(Items from a dataset)
◇ ◇ ◇ ◇ ◇

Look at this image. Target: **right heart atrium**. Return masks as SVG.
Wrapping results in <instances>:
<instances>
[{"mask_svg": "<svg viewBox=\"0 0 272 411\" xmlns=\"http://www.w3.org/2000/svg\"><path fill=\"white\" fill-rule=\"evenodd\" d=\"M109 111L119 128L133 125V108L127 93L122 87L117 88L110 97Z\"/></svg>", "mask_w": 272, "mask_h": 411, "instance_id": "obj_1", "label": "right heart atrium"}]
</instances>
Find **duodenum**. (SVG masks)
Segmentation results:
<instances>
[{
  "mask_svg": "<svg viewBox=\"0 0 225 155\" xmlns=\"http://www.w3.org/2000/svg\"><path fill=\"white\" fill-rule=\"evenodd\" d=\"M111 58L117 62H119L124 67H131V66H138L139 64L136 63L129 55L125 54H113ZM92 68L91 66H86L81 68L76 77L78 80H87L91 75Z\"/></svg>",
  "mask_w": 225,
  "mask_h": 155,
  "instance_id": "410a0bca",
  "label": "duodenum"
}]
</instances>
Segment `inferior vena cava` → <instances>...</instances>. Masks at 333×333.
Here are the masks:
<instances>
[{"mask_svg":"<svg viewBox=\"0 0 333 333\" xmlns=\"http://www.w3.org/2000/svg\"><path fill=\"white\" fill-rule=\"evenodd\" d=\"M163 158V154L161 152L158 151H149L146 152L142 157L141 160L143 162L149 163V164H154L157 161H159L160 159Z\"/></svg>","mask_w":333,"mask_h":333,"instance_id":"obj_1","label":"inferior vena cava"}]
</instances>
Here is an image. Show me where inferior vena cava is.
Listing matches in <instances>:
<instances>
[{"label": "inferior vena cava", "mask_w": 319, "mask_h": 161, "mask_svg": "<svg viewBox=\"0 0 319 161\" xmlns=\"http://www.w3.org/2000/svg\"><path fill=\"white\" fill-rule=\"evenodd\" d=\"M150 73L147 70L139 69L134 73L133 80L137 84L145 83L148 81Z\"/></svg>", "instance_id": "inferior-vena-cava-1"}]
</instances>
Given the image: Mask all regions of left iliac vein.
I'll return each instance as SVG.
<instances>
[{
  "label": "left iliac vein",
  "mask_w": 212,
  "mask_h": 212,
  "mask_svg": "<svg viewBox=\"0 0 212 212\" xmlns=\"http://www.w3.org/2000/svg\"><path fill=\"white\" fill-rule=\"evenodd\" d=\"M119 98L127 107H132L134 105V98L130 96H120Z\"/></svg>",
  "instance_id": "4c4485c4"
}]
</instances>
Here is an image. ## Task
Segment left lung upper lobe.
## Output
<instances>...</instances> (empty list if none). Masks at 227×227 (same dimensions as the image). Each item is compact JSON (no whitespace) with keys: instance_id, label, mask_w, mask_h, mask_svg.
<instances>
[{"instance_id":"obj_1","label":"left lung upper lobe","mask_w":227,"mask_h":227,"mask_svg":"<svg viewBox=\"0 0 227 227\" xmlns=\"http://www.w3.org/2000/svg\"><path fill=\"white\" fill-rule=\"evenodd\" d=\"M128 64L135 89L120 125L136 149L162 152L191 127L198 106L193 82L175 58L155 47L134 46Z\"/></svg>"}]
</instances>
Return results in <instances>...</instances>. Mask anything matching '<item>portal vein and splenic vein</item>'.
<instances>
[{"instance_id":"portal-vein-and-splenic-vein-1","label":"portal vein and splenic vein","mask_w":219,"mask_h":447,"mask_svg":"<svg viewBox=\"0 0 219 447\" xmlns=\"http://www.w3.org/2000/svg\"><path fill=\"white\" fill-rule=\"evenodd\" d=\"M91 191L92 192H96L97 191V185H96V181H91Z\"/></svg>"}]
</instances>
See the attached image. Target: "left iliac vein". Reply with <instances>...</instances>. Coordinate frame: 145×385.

◇ ◇ ◇ ◇ ◇

DIRECTIONS FOR THIS TASK:
Rewrite the lines from the one containing "Return results in" through the end of the records, inclusive, swapping "left iliac vein" for "right iliac vein" and leaving everything else unchanged.

SOLUTION:
Return results in <instances>...</instances>. Mask anything matching '<item>portal vein and splenic vein</item>'.
<instances>
[{"instance_id":"portal-vein-and-splenic-vein-1","label":"portal vein and splenic vein","mask_w":219,"mask_h":447,"mask_svg":"<svg viewBox=\"0 0 219 447\" xmlns=\"http://www.w3.org/2000/svg\"><path fill=\"white\" fill-rule=\"evenodd\" d=\"M91 191L92 192H96L97 191V185H96V181H91Z\"/></svg>"}]
</instances>
See the attached image. Target: "right iliac vein". Reply with <instances>...</instances>. Coordinate frame: 145×385.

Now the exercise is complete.